*Task inputs*:
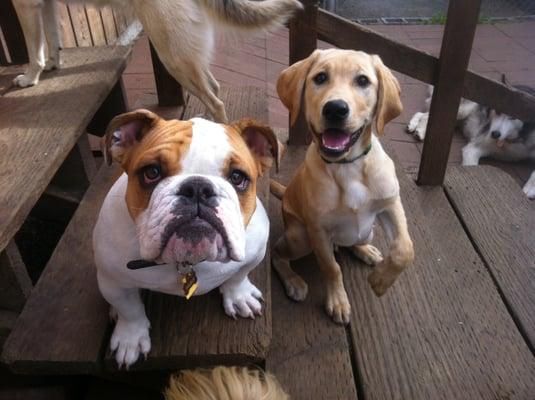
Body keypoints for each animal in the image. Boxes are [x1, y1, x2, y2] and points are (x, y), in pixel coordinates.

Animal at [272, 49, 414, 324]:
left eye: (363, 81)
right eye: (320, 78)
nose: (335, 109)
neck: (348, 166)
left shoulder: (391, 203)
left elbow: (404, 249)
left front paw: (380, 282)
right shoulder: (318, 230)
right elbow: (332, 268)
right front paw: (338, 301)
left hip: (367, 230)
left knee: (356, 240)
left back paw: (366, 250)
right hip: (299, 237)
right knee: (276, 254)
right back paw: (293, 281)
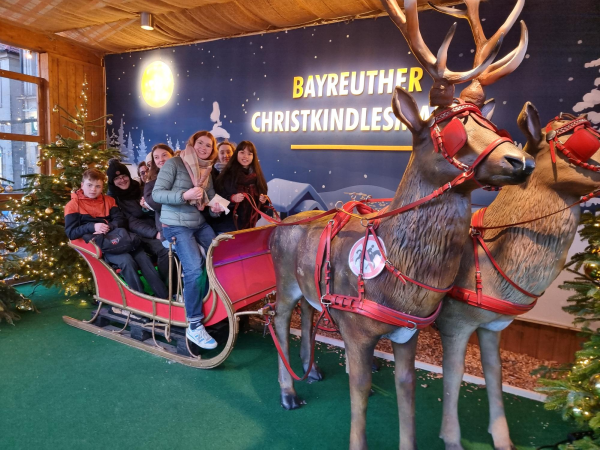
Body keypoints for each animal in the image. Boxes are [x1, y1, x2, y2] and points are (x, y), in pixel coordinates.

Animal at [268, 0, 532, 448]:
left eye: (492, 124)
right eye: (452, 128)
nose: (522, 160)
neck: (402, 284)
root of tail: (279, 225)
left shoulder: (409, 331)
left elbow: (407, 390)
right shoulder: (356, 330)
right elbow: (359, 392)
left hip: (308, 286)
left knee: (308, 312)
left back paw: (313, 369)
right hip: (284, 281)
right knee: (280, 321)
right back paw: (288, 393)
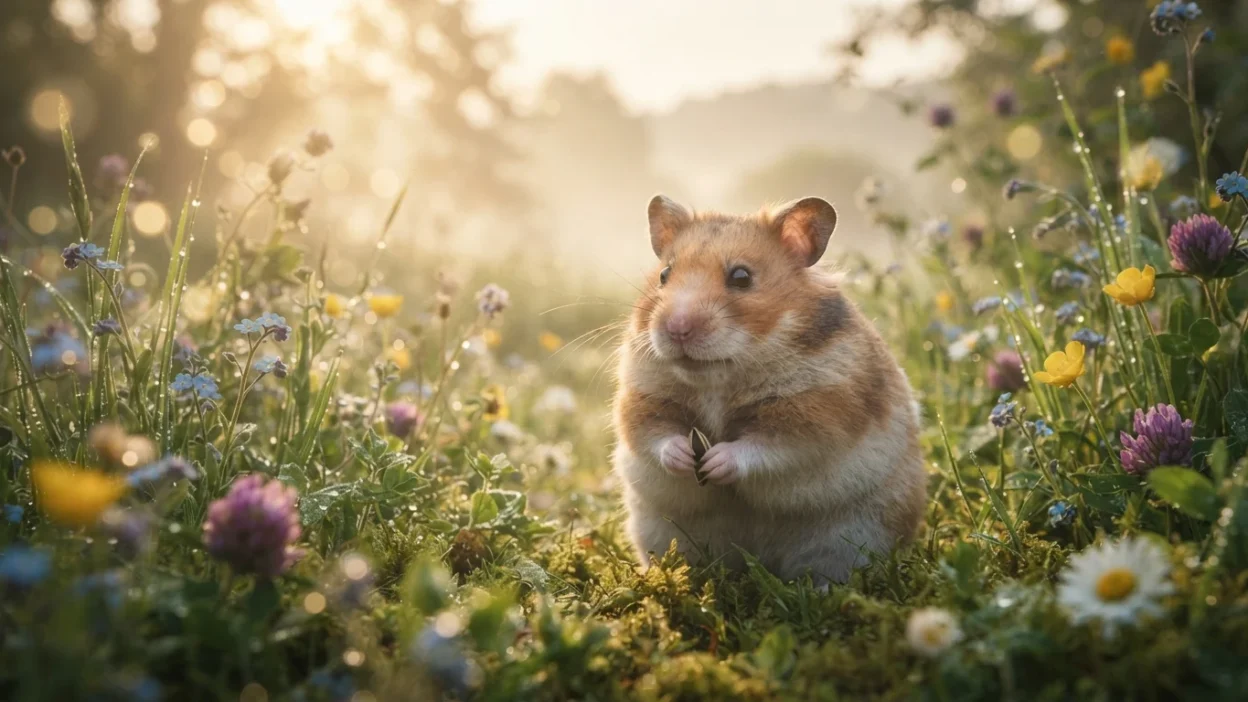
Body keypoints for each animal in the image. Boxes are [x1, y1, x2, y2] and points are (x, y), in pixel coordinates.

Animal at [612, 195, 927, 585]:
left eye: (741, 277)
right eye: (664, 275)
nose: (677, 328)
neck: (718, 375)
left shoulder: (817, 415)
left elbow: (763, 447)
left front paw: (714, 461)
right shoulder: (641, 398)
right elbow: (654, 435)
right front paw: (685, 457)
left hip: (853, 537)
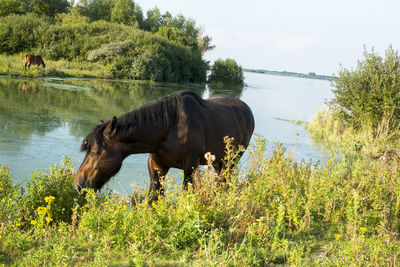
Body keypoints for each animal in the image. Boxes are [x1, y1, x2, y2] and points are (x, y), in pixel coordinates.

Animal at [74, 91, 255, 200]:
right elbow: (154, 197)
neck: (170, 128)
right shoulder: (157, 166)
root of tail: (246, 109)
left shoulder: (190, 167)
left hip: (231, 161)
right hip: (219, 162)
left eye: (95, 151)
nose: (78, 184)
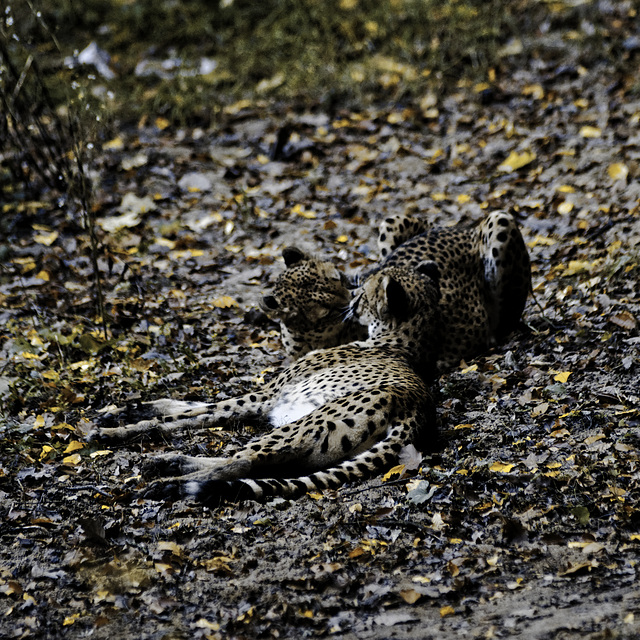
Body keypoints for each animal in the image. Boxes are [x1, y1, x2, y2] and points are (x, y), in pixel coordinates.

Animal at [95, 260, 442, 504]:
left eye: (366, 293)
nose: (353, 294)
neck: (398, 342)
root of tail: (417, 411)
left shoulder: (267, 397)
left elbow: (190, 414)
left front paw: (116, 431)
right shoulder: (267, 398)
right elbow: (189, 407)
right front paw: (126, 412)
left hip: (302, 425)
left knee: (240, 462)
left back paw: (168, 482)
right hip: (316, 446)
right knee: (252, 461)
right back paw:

*Exercise instructions*:
Give back an exact reproduction of the entries, with all pictures excluded.

*Response area*:
Body keypoints for each animal in the image. Boxes are [x1, y1, x2, y2] and points are (x, y), in pixel coordinates.

Animal at [272, 49, 414, 324]:
left eye: (363, 81)
right eye: (320, 78)
nose: (335, 109)
neck: (348, 166)
left shoulder: (391, 203)
left elbow: (404, 249)
left front paw: (380, 282)
right shoulder: (318, 230)
right elbow: (332, 268)
right front paw: (338, 301)
left hip: (367, 230)
left knee: (356, 240)
left back paw: (366, 250)
right hip: (299, 237)
right knee: (276, 254)
right back paw: (293, 281)
Body keypoints for each animal in the image. Boxes are [x1, y1, x2, y2] and points are (x, y), in pixel coordinates.

Animal at [268, 0, 532, 448]:
left eye: (492, 124)
right eye: (452, 128)
nose: (522, 160)
neck: (402, 284)
root of tail: (279, 225)
left shoulder: (409, 331)
left elbow: (407, 390)
right shoulder: (356, 330)
right elbow: (359, 392)
left hip: (308, 286)
left knee: (308, 312)
left back paw: (313, 369)
right hip: (284, 281)
right knee: (280, 321)
right back paw: (288, 393)
Body keypoints for each animal in the image. Boxes are [x1, y1, x2, y2] and points are (x, y), in pixel coordinates.

Animal at [612, 195, 927, 585]:
left eye: (741, 277)
right eye: (664, 275)
nose: (677, 328)
neck: (718, 375)
left shoulder: (817, 415)
left elbow: (763, 447)
left front paw: (714, 461)
right shoulder: (641, 398)
right elbow: (654, 435)
right front paw: (685, 457)
left hip: (853, 537)
Body keypoints for each animal in the image. Boxes are [x1, y1, x2, y2] and points are (x, y), in pixel coordinates.

Animal at [74, 91, 255, 200]:
right elbow: (154, 197)
neck: (170, 128)
right shoulder: (157, 166)
root of tail: (246, 109)
left shoulder: (190, 167)
left hip: (231, 161)
right hip: (219, 162)
left eye: (95, 151)
nose: (78, 184)
Body keypoints for each animal in the image. Boxes are [x1, y1, x2, y2] and points are (x, y), in pixel coordinates.

Animal at [95, 260, 442, 504]:
left eye: (366, 293)
nose: (353, 294)
neck: (398, 342)
root of tail: (417, 411)
left shoulder: (267, 397)
left elbow: (190, 414)
left front paw: (116, 431)
right shoulder: (267, 398)
right elbow: (189, 407)
right front paw: (126, 412)
left hip: (302, 425)
left knee: (240, 462)
left back paw: (168, 482)
right hip: (316, 446)
right knee: (252, 461)
right back paw:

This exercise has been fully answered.